As soon as the news broke of the horrific tragedy in Charleston, SC, an editor reached out to me to ask if I would write something to weigh in with my opinion. I was cautious and apprehensive, but I sat at my laptop and shared about the need for us to stop being divisive and instead to listen and collaborate to ensure every voice in this controversial issue to be heard.
I expected a lot of backlash but the response was OK, with only one critic from each faction, including an activist from my very own "camp" of mental health advocacy.
The most important critique was from someone who told me that I had no place in sharing my opinions because I am white. I was hesitant about writing so early in the wake of this tragedy, and now agree that there's a good reason to stay quiet, but it's not because of the color of my skin.
The reason to stop speaking is because what we all need to do is hold space and use this moment to sit in solidarity with the community in Charleston. We need to listen and take the lead from these awe-inspiring people who are calling for peace and love. Distracting with talk of flags, mental health, guns, racism and terrorism is our way of defending and trying to make sense of the unthinkable.
The experts on this are the people on the ground who are experiencing this storm of unbearable grief and trauma. We have a lot to learn from them in embracing our "oneness" as the human family. This is not easy to do because it means that we must understand the complex reality that the potential for good and evil, love and hatred lives within all of us.
With this profound demonstration of unity through love and forgiveness, how can we talk about anything else? The answers to all the diverse political opinions that are dividing us as a nation lie in the power and light of the AME church service on Sunday where the community's only agenda involved worship, faith and love. The answers lie in the words of the granddaughter of Daniel Simmons Sr. to Dylann Roof when she said, "Although my grandfather and the other victims died at the hands of hate, this is proof--everyone's plea for your soul is proof that they lived in love and their legacies will live in love. So, hate won't win... I just want to thank the courts for making sure that hate doesn't win."
What a contrast that seems to one of the many disturbing moments of the past week when Dylann Roof's uncle declared that he would like to be the one to push the button to kill his own nephew. Does hate really feel good? It doesn't seem to move any of us forward towards addressing the deeply rooted societal issues that are literally killing us. While revenge might feel like a quick fix, it only poisons our hearts, minds and souls to keep us stuck in this all too familiar cycle.

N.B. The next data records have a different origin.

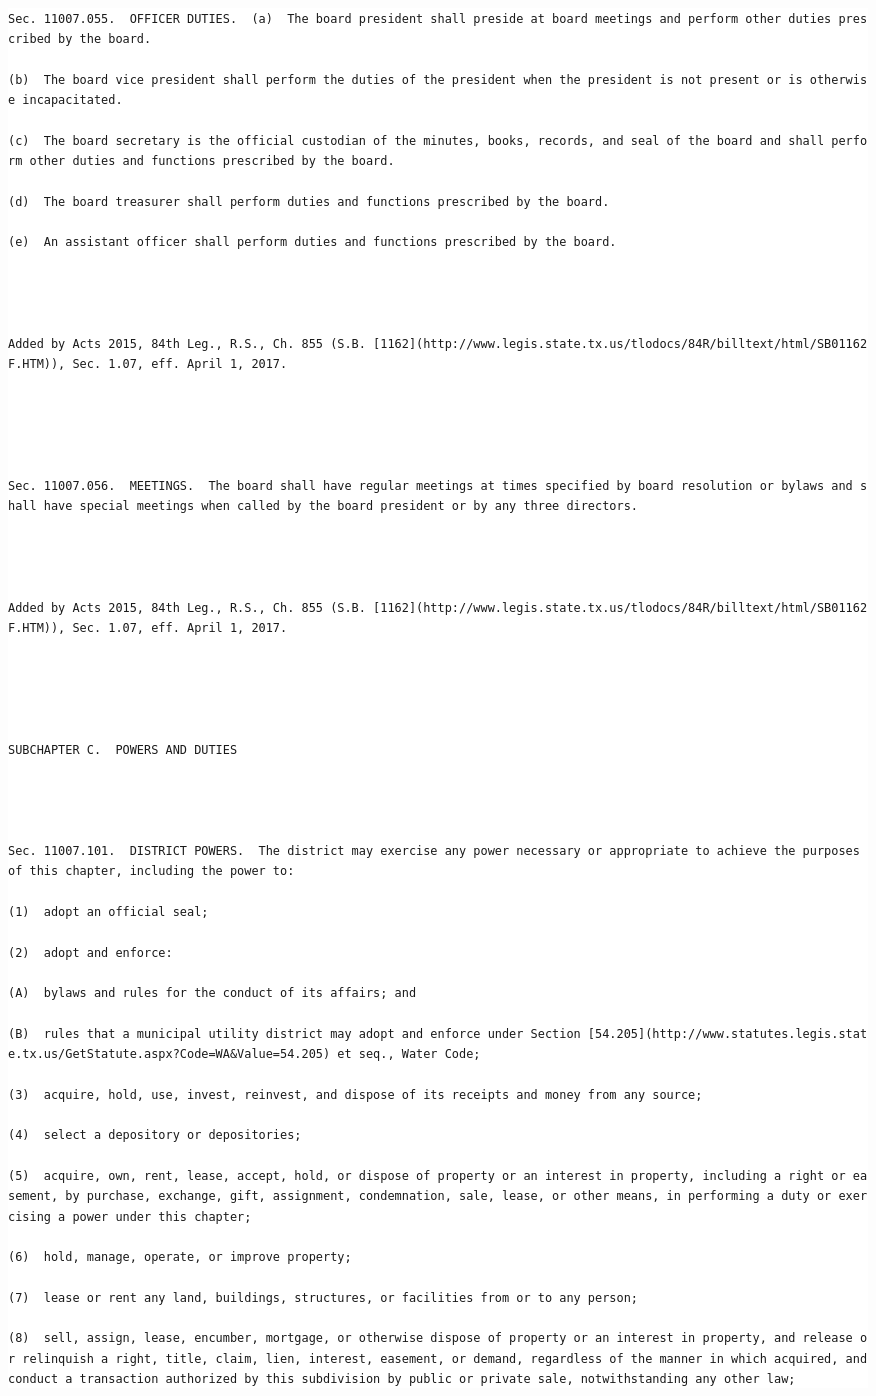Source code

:     Sec. 11007.055.  OFFICER DUTIES.  (a)  The board president shall preside at board meetings and perform other duties prescribed by the board.
    
    (b)  The board vice president shall perform the duties of the president when the president is not present or is otherwise incapacitated.
    
    (c)  The board secretary is the official custodian of the minutes, books, records, and seal of the board and shall perform other duties and functions prescribed by the board.
    
    (d)  The board treasurer shall perform duties and functions prescribed by the board.
    
    (e)  An assistant officer shall perform duties and functions prescribed by the board.
    
    
    
    
    Added by Acts 2015, 84th Leg., R.S., Ch. 855 (S.B. [1162](http://www.legis.state.tx.us/tlodocs/84R/billtext/html/SB01162F.HTM)), Sec. 1.07, eff. April 1, 2017.
    
    
    
    
    
    Sec. 11007.056.  MEETINGS.  The board shall have regular meetings at times specified by board resolution or bylaws and shall have special meetings when called by the board president or by any three directors.
    
    
    
    
    Added by Acts 2015, 84th Leg., R.S., Ch. 855 (S.B. [1162](http://www.legis.state.tx.us/tlodocs/84R/billtext/html/SB01162F.HTM)), Sec. 1.07, eff. April 1, 2017.
    
    
    
    
    
    SUBCHAPTER C.  POWERS AND DUTIES
    
      
    
    
    Sec. 11007.101.  DISTRICT POWERS.  The district may exercise any power necessary or appropriate to achieve the purposes of this chapter, including the power to:
    
    (1)  adopt an official seal;
    
    (2)  adopt and enforce:
    
    (A)  bylaws and rules for the conduct of its affairs; and
    
    (B)  rules that a municipal utility district may adopt and enforce under Section [54.205](http://www.statutes.legis.state.tx.us/GetStatute.aspx?Code=WA&Value=54.205) et seq., Water Code;
    
    (3)  acquire, hold, use, invest, reinvest, and dispose of its receipts and money from any source;
    
    (4)  select a depository or depositories;
    
    (5)  acquire, own, rent, lease, accept, hold, or dispose of property or an interest in property, including a right or easement, by purchase, exchange, gift, assignment, condemnation, sale, lease, or other means, in performing a duty or exercising a power under this chapter;
    
    (6)  hold, manage, operate, or improve property;
    
    (7)  lease or rent any land, buildings, structures, or facilities from or to any person;
    
    (8)  sell, assign, lease, encumber, mortgage, or otherwise dispose of property or an interest in property, and release or relinquish a right, title, claim, lien, interest, easement, or demand, regardless of the manner in which acquired, and conduct a transaction authorized by this subdivision by public or private sale, notwithstanding any other law;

The congregants and their Charleston neighbors have shown us a stronger power to change hearts and minds. And they are not alone. A few weeks ago, I sat in the JFK library for the Kennedy Forum conference and Gala led by the leader of our mental health movement, Patrick Kennedy. Kennedy convened the most unlikely group of speakers from diverse political groups where unification and hope were palpable. It was the closest thing to peace on earth that I have ever experienced. One after another, we listened to riveting speeches from leaders on opposite ends of the political spectrum. Martin Luther King lll, Newt Gingrich, Wayne Brady and Patrick Kennedy inspired us through unprecedented collaboration with all judgment suspended for the common good. The power of this type of unified focus is what we need.

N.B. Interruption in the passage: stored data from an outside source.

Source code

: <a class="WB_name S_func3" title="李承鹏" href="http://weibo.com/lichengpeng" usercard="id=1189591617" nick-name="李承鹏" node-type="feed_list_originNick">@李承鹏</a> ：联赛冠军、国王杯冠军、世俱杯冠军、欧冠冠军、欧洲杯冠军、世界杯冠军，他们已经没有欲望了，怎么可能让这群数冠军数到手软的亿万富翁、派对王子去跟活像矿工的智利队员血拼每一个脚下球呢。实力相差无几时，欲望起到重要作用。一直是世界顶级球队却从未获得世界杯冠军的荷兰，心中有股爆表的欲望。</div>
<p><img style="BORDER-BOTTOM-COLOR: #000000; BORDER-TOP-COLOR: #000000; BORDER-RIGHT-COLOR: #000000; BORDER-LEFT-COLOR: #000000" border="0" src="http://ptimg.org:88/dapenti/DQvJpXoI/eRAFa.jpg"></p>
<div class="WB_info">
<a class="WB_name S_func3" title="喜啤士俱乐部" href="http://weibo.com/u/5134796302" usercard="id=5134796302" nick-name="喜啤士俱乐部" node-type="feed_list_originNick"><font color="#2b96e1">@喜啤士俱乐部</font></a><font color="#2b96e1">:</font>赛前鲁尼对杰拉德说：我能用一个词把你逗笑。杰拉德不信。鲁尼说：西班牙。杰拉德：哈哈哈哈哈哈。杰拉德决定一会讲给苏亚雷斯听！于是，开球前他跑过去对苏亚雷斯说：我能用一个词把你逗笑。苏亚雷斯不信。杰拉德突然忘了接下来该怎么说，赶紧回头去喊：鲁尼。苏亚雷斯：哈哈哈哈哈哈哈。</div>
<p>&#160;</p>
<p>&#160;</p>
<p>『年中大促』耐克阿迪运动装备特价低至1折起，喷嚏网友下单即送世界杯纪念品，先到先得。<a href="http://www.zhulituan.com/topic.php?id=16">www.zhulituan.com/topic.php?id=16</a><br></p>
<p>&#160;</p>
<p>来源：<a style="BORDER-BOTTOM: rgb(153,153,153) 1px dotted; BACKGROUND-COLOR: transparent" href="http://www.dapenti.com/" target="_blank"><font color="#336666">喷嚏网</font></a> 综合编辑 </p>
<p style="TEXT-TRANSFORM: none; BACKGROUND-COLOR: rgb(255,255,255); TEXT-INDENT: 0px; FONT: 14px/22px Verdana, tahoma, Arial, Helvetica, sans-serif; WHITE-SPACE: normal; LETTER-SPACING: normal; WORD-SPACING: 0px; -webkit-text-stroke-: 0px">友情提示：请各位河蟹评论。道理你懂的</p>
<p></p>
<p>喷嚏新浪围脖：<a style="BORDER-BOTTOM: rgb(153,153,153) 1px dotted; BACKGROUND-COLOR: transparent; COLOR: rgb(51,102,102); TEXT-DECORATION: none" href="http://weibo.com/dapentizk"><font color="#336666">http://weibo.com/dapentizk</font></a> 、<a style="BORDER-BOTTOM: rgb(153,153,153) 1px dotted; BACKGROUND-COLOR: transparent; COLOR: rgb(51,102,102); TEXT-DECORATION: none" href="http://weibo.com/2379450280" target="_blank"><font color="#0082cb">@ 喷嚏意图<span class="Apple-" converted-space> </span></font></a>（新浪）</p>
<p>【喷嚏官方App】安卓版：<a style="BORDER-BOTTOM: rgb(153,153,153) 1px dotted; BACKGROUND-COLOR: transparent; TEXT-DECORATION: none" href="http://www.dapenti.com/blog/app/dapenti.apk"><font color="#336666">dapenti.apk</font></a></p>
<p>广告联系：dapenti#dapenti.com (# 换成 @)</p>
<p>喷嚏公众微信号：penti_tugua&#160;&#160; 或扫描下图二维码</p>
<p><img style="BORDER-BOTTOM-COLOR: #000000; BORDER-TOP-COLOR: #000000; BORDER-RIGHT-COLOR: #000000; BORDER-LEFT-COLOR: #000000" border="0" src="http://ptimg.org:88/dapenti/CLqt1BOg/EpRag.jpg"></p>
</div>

These tragedies are becoming far too common, but the silver lining is that the momentum of effective activism is building. This incident in Charleston is not the first time that we are seeing this type of radical humanity. The Marquez-Greene family, who lost their daughter Ana Grace in the Sandy Hook tragedy, approached their life after the unfathomable horror with the philosophy that "Love Wins."
While some may choose this moment to talk about the death penalty, the revolutionary Marquez-Greene family and people of Charleston have shown us how to choose love over hate, forgiveness over revenge, and, most of all, life over death!